Metin Bölümü
■ ■ ■
Üzgünüm

Türkiye’de değerli yazarları var. İçlerinden bazılarıyla, çok gerilere giden bir dostluğa da sahibim.

Fakat Ahmet Taşgetiren’in yeri benim için farklı idi. Yıllar geçti. Bu zaman zarfında, birkaç isim hariç, gazetenin yazar kadrosu birkaç kez değişti.

Onu ne zaman okusam ve dinlesem, “Bu zatın öfkelendiği de olur mu acaba?” diye düşünmeden edemem. Tasavvufun selim zamanlarından kalma irfanın yoğurduğu bir halim selimlik var onda. Onu hep, söz meydanında ayağının ucuna basarak yürürken gördüm. En muhalif olduğu kişileri ve çevreleri eleştirirken bile, daima temkinliydi.

Kalem sahibi olup da kimseyi kırıp gücendirmemek, imkansıza yakın bir şey. Çünkü en masum ifadenizden, bazıları olmayacak manalar çıkarırlar. Yamukluğu bakışında değil de baktığında görenler, en doğru sözlerinizi bile çarpıtabilir, yanlış anlayabilirler. Yerli yersiz alınmalar çok olur. Onca titizlik gösterirsiniz, yine de söylediğiniz yanlış anlaşılabilir. Aman kimseyi incitmeyeyim diye ayağınızın ucuna basarak yürürsünüz, yine de birileri incinecek bir şeyler bulup çıkarır.

Şahsen, “Bunun bir istisnası varsa, o da Taşgetiren’dir” diye düşünüyorum. Ben, kırıcı konuştuğuna ve yazdığına şahit olmadım. O, kalemini “kıyasıya” kullanmayanlardandı. Hatta bazen, onun alttan alır üslubu karşısında, “Bu mesele bu kadar yumuşak bir dille yazılmamalı” diye itiraz ettiğiniz bile olabilirdi. Taşgetiren’in bende bıraktığı izlenimle konuşayım: Eğer kırmakla kırılmak arasında zorlanırsa, kırmaktansa kırılmayı tercih edecek bir mizaç var onda.

Siyaset yazmak zordur. Adamı çığırından çıkaran durumlar çok olur. Siyasetin doğasında biraz harala-gürele, biraz münazaa ve münakaşa vardır. Siyaset hep muvafakatla gitmez. Siyasilere hep muvafakat etmek, vebal ve sorumsuzluk anlamına bile gelebilir. Bazen muhalefet ister, hem de sıkı bir muhalefet.

Taşgetiren siyaset alanında yazmayı seçti. Fakat siyasetin acımasız dünyasına dair kalem oynattığı halde, o kendine özgü güler yüzü ve tatlı dili hiç eksik etmedi. Bunu nasıl başardığını merak edenlerin sayısının hiç de az olmadığını düşünüyorum. Şahsen ben de onlardan biriyim. “Şeker amca” tarzı, adeta onun imajı haline geldi. Vardığı sonuçlardan bazılarına katılmasam da, söyleyiş üslubunu benimsemediğim bir yazısına rastlamadım.
■ ■ ■
Verilen Öğeler
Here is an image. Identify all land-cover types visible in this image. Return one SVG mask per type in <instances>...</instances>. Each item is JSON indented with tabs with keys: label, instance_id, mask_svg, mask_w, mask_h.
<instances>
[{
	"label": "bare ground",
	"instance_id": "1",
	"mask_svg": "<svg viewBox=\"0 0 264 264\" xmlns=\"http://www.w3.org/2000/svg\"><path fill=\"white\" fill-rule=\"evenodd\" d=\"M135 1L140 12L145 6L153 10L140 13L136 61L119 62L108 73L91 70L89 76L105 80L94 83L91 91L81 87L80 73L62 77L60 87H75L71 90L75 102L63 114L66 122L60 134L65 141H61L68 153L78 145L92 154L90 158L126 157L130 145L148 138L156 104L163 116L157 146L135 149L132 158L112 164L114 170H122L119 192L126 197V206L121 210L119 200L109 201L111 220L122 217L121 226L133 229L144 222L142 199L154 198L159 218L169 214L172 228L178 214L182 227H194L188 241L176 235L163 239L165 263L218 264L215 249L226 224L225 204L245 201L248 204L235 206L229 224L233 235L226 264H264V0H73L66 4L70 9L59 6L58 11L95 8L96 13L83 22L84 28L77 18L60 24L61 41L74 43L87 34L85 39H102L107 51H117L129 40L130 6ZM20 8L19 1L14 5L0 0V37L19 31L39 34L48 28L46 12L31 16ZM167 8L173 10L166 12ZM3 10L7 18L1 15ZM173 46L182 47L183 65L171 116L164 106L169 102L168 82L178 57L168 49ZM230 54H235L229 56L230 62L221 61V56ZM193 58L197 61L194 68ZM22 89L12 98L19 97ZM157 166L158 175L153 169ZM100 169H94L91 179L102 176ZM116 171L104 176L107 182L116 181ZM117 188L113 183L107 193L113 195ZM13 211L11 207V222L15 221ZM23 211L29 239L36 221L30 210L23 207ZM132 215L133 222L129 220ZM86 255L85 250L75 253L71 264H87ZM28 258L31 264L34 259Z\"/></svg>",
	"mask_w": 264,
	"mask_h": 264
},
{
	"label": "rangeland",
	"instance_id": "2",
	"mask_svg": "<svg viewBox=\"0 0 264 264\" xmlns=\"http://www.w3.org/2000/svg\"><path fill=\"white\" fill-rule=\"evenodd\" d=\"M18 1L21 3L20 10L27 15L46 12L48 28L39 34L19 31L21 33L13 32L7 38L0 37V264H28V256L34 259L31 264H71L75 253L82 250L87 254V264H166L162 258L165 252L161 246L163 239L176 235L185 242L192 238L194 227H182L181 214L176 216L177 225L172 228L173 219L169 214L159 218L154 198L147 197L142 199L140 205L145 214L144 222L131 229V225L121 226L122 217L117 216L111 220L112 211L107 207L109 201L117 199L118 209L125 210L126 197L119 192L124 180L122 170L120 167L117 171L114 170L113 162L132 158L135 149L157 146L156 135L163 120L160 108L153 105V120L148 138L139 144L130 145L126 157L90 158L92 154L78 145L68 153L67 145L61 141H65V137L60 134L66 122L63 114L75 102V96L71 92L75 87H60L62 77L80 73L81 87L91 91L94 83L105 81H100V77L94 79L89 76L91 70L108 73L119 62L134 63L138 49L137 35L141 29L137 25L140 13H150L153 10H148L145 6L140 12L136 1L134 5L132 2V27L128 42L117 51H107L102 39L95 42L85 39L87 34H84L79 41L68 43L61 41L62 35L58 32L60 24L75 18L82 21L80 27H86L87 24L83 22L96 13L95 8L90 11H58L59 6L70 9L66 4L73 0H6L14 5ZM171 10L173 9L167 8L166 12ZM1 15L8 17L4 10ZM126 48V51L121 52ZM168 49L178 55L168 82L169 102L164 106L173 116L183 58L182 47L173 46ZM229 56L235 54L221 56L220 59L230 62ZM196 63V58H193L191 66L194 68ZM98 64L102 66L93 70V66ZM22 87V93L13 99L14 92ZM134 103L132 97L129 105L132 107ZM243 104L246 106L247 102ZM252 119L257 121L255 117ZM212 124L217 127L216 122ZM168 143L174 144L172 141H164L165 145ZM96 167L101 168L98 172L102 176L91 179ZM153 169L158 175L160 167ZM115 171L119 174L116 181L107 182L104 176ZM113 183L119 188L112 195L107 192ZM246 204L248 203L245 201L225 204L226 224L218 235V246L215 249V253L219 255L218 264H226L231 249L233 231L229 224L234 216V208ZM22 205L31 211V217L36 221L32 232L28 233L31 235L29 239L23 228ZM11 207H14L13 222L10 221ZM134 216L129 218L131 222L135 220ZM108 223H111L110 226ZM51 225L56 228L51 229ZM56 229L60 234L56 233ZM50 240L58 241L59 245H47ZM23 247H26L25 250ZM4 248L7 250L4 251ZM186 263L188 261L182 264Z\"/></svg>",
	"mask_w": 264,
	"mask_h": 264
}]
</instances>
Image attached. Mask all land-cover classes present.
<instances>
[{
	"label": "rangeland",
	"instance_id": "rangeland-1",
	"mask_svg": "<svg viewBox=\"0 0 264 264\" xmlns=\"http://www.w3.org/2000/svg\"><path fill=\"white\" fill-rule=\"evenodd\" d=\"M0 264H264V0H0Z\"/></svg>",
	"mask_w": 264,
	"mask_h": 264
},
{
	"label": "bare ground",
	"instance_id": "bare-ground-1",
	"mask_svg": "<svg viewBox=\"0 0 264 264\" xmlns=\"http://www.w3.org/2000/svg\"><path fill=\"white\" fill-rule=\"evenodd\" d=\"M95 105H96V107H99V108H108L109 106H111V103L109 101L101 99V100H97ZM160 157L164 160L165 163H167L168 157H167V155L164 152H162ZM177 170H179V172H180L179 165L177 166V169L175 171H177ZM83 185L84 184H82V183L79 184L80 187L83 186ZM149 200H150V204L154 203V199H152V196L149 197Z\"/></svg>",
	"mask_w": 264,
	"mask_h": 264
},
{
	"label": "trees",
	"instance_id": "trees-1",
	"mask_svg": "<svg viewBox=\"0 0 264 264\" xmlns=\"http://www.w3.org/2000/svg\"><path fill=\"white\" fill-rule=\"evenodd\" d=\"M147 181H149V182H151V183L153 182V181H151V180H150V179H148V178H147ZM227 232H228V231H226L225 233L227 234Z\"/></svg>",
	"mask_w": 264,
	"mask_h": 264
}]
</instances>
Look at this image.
■ ■ ■
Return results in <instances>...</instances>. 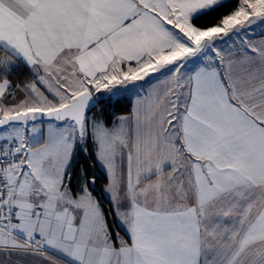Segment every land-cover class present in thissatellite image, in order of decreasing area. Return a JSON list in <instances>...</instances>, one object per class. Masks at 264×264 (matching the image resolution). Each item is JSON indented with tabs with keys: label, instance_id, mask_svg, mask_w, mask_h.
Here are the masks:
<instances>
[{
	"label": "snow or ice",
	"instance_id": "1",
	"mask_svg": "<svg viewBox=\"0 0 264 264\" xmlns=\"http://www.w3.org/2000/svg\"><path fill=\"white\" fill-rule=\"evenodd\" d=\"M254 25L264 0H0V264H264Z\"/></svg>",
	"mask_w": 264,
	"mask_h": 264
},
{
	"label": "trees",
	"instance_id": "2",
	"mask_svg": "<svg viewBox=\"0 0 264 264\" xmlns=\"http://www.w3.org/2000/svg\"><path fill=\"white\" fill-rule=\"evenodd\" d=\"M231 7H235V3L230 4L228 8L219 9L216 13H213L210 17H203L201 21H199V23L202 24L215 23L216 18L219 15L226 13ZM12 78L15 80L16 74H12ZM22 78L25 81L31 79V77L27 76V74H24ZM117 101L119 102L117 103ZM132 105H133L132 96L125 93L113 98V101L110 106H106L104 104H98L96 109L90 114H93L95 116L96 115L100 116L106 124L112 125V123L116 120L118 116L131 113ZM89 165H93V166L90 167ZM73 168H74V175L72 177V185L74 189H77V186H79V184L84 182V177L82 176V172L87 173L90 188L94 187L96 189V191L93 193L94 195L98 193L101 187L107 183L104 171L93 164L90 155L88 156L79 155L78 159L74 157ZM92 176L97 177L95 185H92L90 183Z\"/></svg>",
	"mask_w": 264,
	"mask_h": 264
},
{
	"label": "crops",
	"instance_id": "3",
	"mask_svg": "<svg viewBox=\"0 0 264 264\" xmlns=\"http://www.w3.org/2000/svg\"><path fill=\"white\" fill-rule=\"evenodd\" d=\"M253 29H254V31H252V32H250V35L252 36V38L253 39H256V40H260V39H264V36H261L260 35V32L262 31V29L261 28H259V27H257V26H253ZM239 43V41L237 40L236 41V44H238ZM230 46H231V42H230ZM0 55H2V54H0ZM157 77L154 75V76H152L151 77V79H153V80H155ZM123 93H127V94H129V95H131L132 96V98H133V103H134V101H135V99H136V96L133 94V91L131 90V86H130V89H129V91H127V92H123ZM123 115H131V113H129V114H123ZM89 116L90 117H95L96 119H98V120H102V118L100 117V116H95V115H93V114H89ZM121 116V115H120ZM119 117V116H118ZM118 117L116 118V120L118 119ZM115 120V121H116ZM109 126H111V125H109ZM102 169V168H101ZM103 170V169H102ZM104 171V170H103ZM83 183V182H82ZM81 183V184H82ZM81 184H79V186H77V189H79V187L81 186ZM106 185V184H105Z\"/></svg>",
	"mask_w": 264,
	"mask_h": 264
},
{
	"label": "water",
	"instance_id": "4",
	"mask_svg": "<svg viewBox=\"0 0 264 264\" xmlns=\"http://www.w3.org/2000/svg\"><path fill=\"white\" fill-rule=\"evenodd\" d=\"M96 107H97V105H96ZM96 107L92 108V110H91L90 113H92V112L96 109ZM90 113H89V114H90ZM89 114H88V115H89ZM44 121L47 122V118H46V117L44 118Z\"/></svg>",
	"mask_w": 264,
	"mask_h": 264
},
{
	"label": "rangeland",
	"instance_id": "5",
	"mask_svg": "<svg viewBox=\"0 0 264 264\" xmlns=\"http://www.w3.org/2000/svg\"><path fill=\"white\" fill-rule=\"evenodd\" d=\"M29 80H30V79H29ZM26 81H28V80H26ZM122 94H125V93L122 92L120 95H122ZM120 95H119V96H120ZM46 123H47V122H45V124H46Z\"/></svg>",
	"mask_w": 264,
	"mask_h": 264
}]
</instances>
■ ■ ■
Taşgetiren üzerine yazılmış metinde "Onu ne zaman" sözlerinden başlayıp "şeyler bulup çıkarır." sözleri de dahil olmak üzere o kısmı, "temkinliydi" yerine "dikkatliydi" koyarak yeniden yaz. Bu öğelerin metinle hiçbir ilgisi yok.

Alıştırmanın Çözümü
Onu ne zaman okusam ve dinlesem, “Bu zatın öfkelendiği de olur mu acaba?” diye düşünmeden edemem. Tasavvufun selim zamanlarından kalma irfanın yoğurduğu bir halim selimlik var onda. Onu hep, söz meydanında ayağının ucuna basarak yürürken gördüm. En muhalif olduğu kişileri ve çevreleri eleştirirken bile, daima dikkatliydi.

Kalem sahibi olup da kimseyi kırıp gücendirmemek, imkansıza yakın bir şey. Çünkü en masum ifadenizden, bazıları olmayacak manalar çıkarırlar. Yamukluğu bakışında değil de baktığında görenler, en doğru sözlerinizi bile çarpıtabilir, yanlış anlayabilirler. Yerli yersiz alınmalar çok olur. Onca titizlik gösterirsiniz, yine de söylediğiniz yanlış anlaşılabilir. Aman kimseyi incitmeyeyim diye ayağınızın ucuna basarak yürürsünüz, yine de birileri incinecek bir şeyler bulup çıkarır.